:: EXERCISE OBJECTIVE ::
Retype the listing below, keeping every line the same.

:: DATA SHOWN ::
▬▬▬▬▬▬▬▬▬▬
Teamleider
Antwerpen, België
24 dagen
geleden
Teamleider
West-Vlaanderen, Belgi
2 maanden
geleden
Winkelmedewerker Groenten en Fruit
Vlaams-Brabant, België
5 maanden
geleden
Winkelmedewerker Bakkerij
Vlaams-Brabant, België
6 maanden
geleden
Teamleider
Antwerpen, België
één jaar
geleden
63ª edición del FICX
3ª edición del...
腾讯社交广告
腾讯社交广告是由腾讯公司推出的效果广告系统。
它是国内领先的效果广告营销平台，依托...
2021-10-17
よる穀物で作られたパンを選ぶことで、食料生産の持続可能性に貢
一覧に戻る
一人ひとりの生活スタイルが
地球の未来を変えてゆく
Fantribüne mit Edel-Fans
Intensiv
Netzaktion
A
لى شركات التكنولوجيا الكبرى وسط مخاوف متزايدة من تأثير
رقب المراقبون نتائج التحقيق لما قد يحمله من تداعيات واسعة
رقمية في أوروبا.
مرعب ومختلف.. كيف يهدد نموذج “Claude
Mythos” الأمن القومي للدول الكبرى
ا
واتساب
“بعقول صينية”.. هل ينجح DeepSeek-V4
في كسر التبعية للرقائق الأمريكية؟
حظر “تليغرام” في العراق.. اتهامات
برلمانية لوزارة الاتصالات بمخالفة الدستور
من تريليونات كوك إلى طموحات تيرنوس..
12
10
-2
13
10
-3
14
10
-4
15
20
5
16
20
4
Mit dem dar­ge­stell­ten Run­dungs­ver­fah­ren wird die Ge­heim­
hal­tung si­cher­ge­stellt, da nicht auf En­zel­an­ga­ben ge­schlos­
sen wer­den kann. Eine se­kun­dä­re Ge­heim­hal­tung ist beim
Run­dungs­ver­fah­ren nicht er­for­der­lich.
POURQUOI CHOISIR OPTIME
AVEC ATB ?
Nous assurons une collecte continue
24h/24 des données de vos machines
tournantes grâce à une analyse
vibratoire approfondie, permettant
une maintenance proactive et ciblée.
▬▬▬▬▬▬▬▬▬▬
:: RESPONSE TO THIS TASK ::
Teamleider
Antwerpen, België
24 dagen
geleden
Teamleider
West-Vlaanderen, Belgi
2 maanden
geleden
Winkelmedewerker Groenten en Fruit
Vlaams-Brabant, België
5 maanden
geleden
Winkelmedewerker Bakkerij
Vlaams-Brabant, België
6 maanden
geleden
Teamleider
Antwerpen, België
één jaar
geleden
63ª edición del FICX
3ª edición del...
腾讯社交广告
腾讯社交广告是由腾讯公司推出的效果广告系统。
它是国内领先的效果广告营销平台，依托...
2021-10-17
よる穀物で作られたパンを選ぶことで、食料生産の持続可能性に貢
一覧に戻る
一人ひとりの生活スタイルが
地球の未来を変えてゆく
Fantribüne mit Edel-Fans
Intensiv
Netzaktion
A
لى شركات التكنولوجيا الكبرى وسط مخاوف متزايدة من تأثير
رقب المراقبون نتائج التحقيق لما قد يحمله من تداعيات واسعة
رقمية في أوروبا.
مرعب ومختلف.. كيف يهدد نموذج “Claude
Mythos” الأمن القومي للدول الكبرى
ا
واتساب
“بعقول صينية”.. هل ينجح DeepSeek-V4
في كسر التبعية للرقائق الأمريكية؟
حظر “تليغرام” في العراق.. اتهامات
برلمانية لوزارة الاتصالات بمخالفة الدستور
من تريليونات كوك إلى طموحات تيرنوس..
12
10
-2
13
10
-3
14
10
-4
15
20
5
16
20
4
Mit dem dar­ge­stell­ten Run­dungs­ver­fah­ren wird die Ge­heim­
hal­tung si­cher­ge­stellt, da nicht auf En­zel­an­ga­ben ge­schlos­
sen wer­den kann. Eine se­kun­dä­re Ge­heim­hal­tung ist beim
Run­dungs­ver­fah­ren nicht er­for­der­lich.
POURQUOI CHOISIR OPTIME
AVEC ATB ?
Nous assurons une collecte continue
24h/24 des données de vos machines
tournantes grâce à une analyse
vibratoire approfondie, permettant
une maintenance proactive et ciblée.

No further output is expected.